Comparing the cost and ROI of one machine type versus another makes me think of compelling scenes from films such as “Good Will Hunting,” “A Beautiful Mind,” and “Hidden Figures,” in which the main character fills up a chalk board with the divine language of math. When conducting a cost justification study, it’s vital to include as many factors as possible to get to the answer, and presently there are several market dynamics that must be figured into the formula. When those are added, the solution might surprise you.
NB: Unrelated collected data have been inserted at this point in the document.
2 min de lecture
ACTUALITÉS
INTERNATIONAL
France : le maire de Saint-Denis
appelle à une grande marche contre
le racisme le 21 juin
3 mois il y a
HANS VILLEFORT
For instance, the current market conditions affecting the choice between single-spindle machining centers versus gantry-type multi-spindle machines are equipment build times, the skills gap, and automation.
The upbeat economy, hot demand in aerospace and other markets, and the need for manufacturers to replace legacy equipment have been drivers for a healthy machine tool industry in recent years. As such, machine delivery times are longer, and that’s especially true for customized, precision, and complex machines. The category of multi-spindles I’m referring to are in that group.
Some shops simply cannot wait that long and are settling for one or more high-end, single-spindle machines. That being said, some applications are worth the wait, such as high-demand parts like aircraft landing gear forgings and bulkheads for the F-22 Raptor. Most parts over 2.5 m are most sensibly produced on a gantry multi-spindle.
When applications can be produced on either a multi or a single, the choice gets a little fuzzier, especially when considering roughing versus finishing operations. Typically, overall efficiencies on multi-spindle machines are lower because of the downtime between setups. Single-spindles are not as productive as multis during roughing; however, they may make up for it in one-setup machining, and especially if they are in a flexible manufacturing system (FMS). Spindle utilization in an FMS with pallet storage can reach 80 percent because spindles run with minimal downtime.
Another multi-spindle consideration, particularly the five-plus head versions, is the high amount of material and work in process (WIP) inherent with them. Lower WIP provides a fiscal advantage. Instead of having, for example, 30 expensive parts in the shop in any given month processed through multi-spindle machines, there are likely half that amount on the singles.
Because gantry-type multi-spindle machines are complex and fairly rare, it’s also rare to find people who know how to set-up and operate them. We have a problem with machining skills in general, and it’s even more of an issue with these special machines. In the 1960s and ‘70s, these types of multi-spindles were more common. In the ‘80s, it started to change with the introduction of CNC, and today computerization has evolved so that entire factories and machining systems are fully automated, digitized, and connected.
The adoption of automation—specifically the emergence of the FMS—also figures into the equation. Again, the efficiencies of each single-spindle in an FMS is high, plus skills strategies can be applied to these systems that we observe many of our customers employing. With a single-spindle machine, an experienced manufacturing engineer develops the process, which includes probing, coupon “masters,” tool wear algorithms, plus other automated quality checks. With the proven plan in place, a less-skilled person loads/unloads parts, maintains the schedule, monitors the workflow, and grows into more complex tasks.
Currently, long lead times for capital equipment, the skills gap, and the rapid adoption of automation are giving single-spindle machines the edge over multi-spindles when the applications can be performed on either sensibly. But let’s keep studying. The factors may change. Plus, isn’t it just fun to do all that math?